Text segment:
>> Start

The drought gripping the region straddling Somalia, Kenya and Ethiopia is the worst for 60 years, some aid groups say, and is affecting more than 12-million people. In the worst-hit area in Somalia, 3.7-million people are at risk of starvation.
“It seems once again that slow onset disasters don’t get attention until they become critical,” said a senior humanitarian adviser at a UN agency in the region
“One can understand this with rapid onset disasters as they come out of the blue, but drought … we’ve seen it before and we will again,” said the official, who declined to be named.
The man filming the dead cow with an iPad was just one in a series of incongruous episodes when the director of the UN food agency, Josette Sheeran, flew for a day-trip to a small village and the world’s biggest refugee camp in Dadaab to see how her organisation is delivering emergency food.
Sheeran posed awkwardly next to the dead carcasses, an uneasy almost-smile on her lips as her staff snapped away with cameras and phones, watched by bemused locals.
Officials then had stilted conversations with refugees used to answering questions from Western aid workers who come with sometimes sympathetic nods, always promising that they can make things better.
“While international NGOs can be very active around humanitarian response many of them don’t have a long-term development strategy for these areas,” Andrew Catley, an expert on the Horn of Africa at the Feinstein International Center at Tufts University, told Reuters.
Reporters accompanied Sheeran, knowing they might need the iconic, loathed-by-Africans footage of the most emaciated babies they could find to get air time, or chance upon the “haunted” mother with the most dead children.
For many analysts, however, the story being told in the Horn of Africa by the humanitarian and media caravan is simplistic and misleading.
There is clearly a drought, they say, but the reason tens of thousands of people are leaving their homes in search of food is also because a festering insurgency in Somalia — along with the forced recruitment of youths — is making things worse.
Much of southern and central Somalia is controlled by al Shabaab Islamist militants linked to al-Qaeda who imposed a ban on food aid in 2010. They have since lifted the ban but maintained the embargo on the WFP, calling it a “spy agency”.
“This is not political,” Sheeran briefed frontline aid workers in northern Kenya, saying that responding to the crisis was all that mattered now. “It’s about saving lives.”

>> End

Material provided:
>> Start

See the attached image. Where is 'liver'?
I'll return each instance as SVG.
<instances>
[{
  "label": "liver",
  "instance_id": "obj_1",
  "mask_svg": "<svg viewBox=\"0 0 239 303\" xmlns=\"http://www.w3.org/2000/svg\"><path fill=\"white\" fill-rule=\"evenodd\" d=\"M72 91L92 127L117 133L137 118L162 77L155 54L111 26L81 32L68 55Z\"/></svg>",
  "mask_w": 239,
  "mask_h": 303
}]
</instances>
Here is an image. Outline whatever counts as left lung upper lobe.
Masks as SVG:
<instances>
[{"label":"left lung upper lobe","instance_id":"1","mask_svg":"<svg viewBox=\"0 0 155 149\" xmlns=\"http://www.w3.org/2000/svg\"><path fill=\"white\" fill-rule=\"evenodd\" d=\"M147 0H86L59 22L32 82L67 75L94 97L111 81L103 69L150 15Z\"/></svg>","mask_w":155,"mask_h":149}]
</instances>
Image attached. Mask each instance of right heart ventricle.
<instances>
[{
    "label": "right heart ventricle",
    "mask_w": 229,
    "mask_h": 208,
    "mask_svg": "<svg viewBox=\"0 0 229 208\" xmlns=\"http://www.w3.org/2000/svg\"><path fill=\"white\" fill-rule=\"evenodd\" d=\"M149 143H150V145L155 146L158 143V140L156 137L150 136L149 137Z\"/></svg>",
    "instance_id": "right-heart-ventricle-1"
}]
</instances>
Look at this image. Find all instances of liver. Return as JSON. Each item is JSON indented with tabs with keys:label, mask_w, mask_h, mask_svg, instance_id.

>> End
>> Start

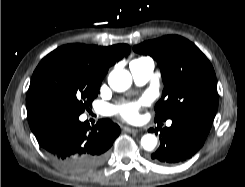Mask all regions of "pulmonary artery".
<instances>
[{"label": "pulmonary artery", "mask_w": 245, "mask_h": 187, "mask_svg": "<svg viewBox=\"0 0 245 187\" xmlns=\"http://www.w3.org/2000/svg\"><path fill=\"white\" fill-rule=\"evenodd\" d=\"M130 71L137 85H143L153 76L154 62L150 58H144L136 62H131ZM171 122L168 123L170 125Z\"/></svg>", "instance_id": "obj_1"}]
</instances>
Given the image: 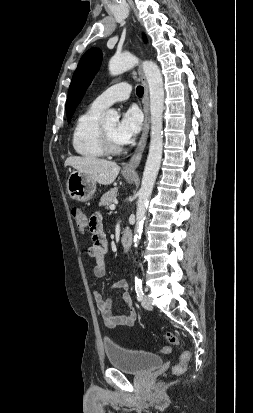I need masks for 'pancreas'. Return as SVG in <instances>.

>> End

Exercises to complete:
A) In the report on the Horn of Africa drought, how many people in the worst-hit area of Somalia are at risk of starvation?
B) Please say whether each statement agrees with the report on the Horn of Africa drought, answering yes or no and quoting the deciding words: (i) Al Shabaab still keeps an embargo on the WFP. (ii) The UN humanitarian adviser quoted in the report agreed to be named. (iii) Sheeran's visit to the village and Dadaab lasted several days.
C) Pick up the report on the Horn of Africa drought after its final sentence and carry it on.

Final answers:
A) 3.7-million people.

B) (i) Yes: "maintained the embargo on the WFP". (ii) No: "who declined to be named". (iii) No: "flew for a day-trip".

C)
Al-Shabaab accused the United Nations last week of exaggerating the severity of the drought and said it would not allow agencies with “hidden agendas” to return.
Part of the problem, analysts say, is that much of the funding for WFP, and some other aid agencies, comes from the United States, opening them to charges of skewed objectives.
“What they are really interested in is security in Somalia. Since 9/11 a development for security agenda has come in with big donors like USaid and (Britain’s) DFID,” said a former senior aid worker in the Horn of Africa.
“Humanitarian issues and real development have basically played second fiddle to their security agendas,” he said.
The state department website says that although USAid is independent, it “receives general direction and overall foreign policy guidance from the Secretary”.
According to WFP’s website, the United States has contributed 45% of its government funding since the start of 2007 — or $7.3-billion out of $16.3-billion.
Analysts say that, without tackling the political complications that influence the distribution of food aid, and even the use of the word “famine”, droughts will remain difficult both to prevent and to manage.
“While it is tempting to say that the causes of the crisis are natural causes, it’s much more difficult to look at the man-made causes of the crisis such as governance, conflict and economic trends,” Catley said.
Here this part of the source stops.